The Catering Equipment Suppliers Association's Light Equipment and Tableware Forum this year revealed the tabletop trends.
There was a plethora of miniature plates and serving dishes for creating theatrical tabletop displays. Copper and brass cookware gleamed for both cooking and serving. Retro and rustic-themed items abounded, from 70s-style coloured glassware, and drinking vessels that looked like jam jars, to slate servers and wooden crates for displaying goods.
Infant table service straight from the oven
The introduction of universal free school meals for infants in November 2014 was the second major challenge for St Paul's Church of England primary school in Brentford, west London, in as many years - a major fire in August 2013 had already led to the installation of a completely new school kitchen as part of the repair work.
Mel Sinclair, who plans all the menus and sources all the food for the school, says: "Following a major kitchen refurbishment last year, we introduced a 'family service', which means food is brought directly to the table and the children can help themselves, rather than queuing as they used to in the old canteen.

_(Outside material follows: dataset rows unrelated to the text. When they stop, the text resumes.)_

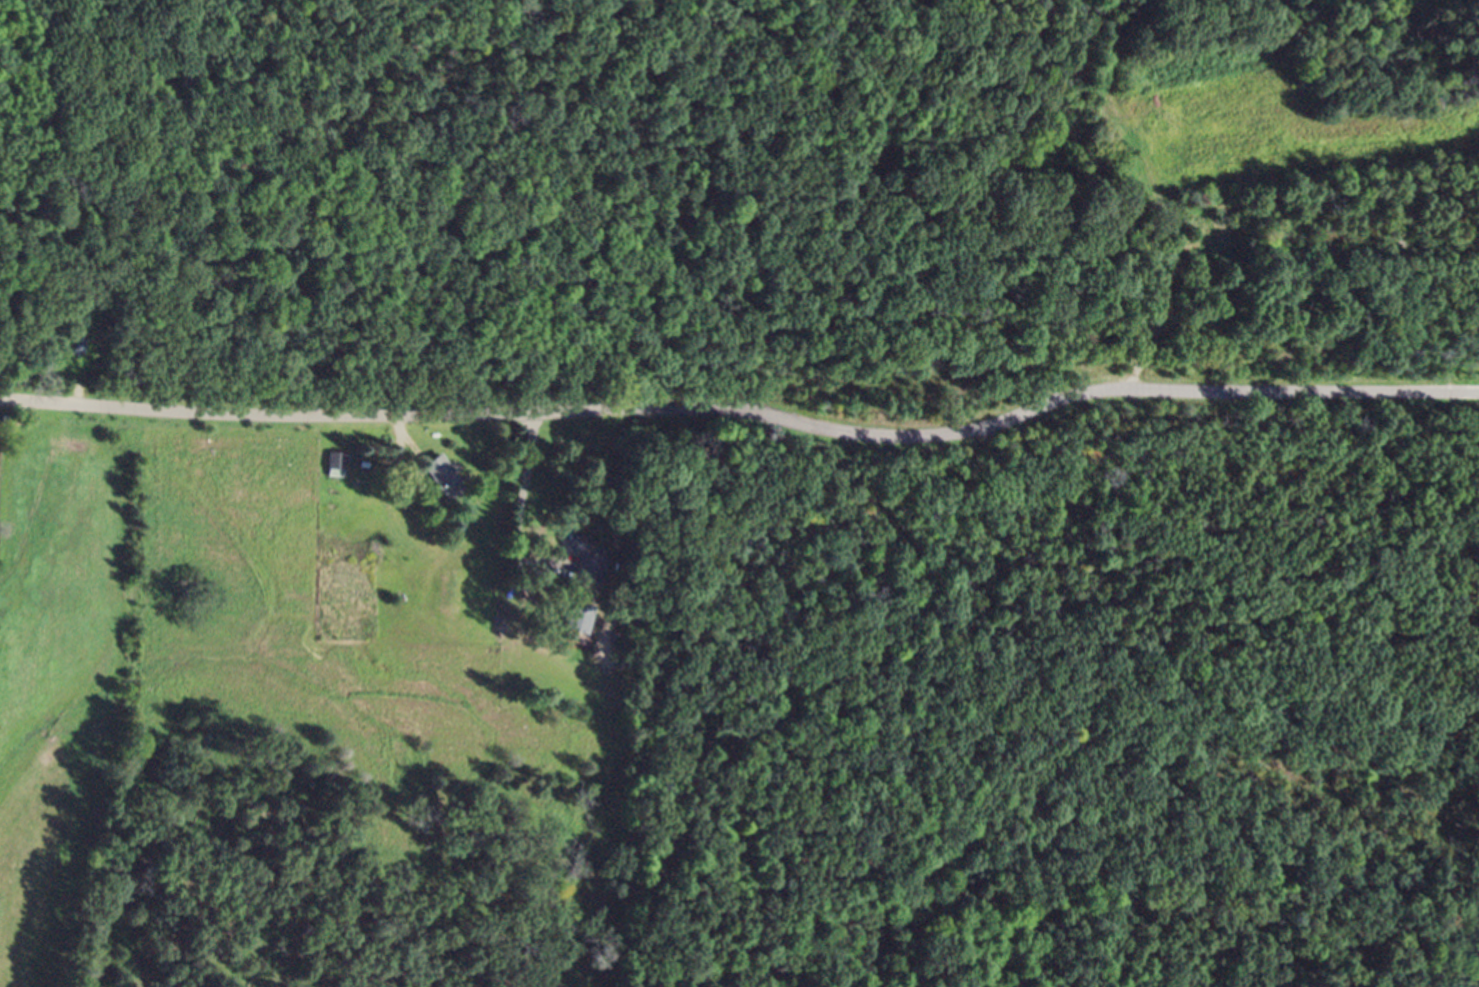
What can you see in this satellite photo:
road: (1144, 226)
road: (743, 411)
building: (337, 468)
building: (443, 481)
road: (515, 509)
building: (593, 574)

"Family service enables friends to sit together and promotes good speaking and listening in a calm and positive environment. To make family service work, we needed a product that would enable us to serve directly from oven to table, and Flexepans are perfect for this.
"Flexepans, from Primeware Ceramics, are used for jacket potatoes, roast potatoes, potato wedges, pasta, cakes, meat, salads and even jelly. They are so much better and more versatile than the stainless-steel gastronorm pans that we used to have. The most obvious advantage is that we no longer have to transfer food to another dish for serving, and that means that we save time, require fewer serving dishes and, perhaps most importantly of all, have reduced our breakages considerably.
"There are other advantages too. For example, we can chill food immediately after service and we spend much less time removing burnt-on food, which I know everyone in the team really appreciates. This combination of versatility, durability and practicality means that I really couldn't do without them now."
The finishing touch
Rebecca Blake, senior product manager UK and Ireland at SCA Hygiene Products, says it's worth using the full range of napkins and other tableware from your supplier, as they are a great way to add colour and design to an operation. A brightly coloured napkin for spring or summer, and darker, richer tones in the winter (such as Bordeaux, plum or cocoa) can really demonstrate a brand's character.
With folding, simplicity is key. All that is needed is a well-presented eight-fold napkin placed underneath the cutlery. It's much more appealing than a napkin left folded on top of the plate. Size also matters. For a buffet-style menu, smaller napkins are ideal as they are easy to pick up, use and dispose of. A larger napkin is needed for a whole meal.
Whether you serve cutlery on top of the napkin or in a cutlery bag, having it all ready-prepared back of house will speed things up.
Customers often take more napkins than they need. The Tork Xpressnap range of dispensers will cut napkin consumption by at least 25% compared to traditional dispensers.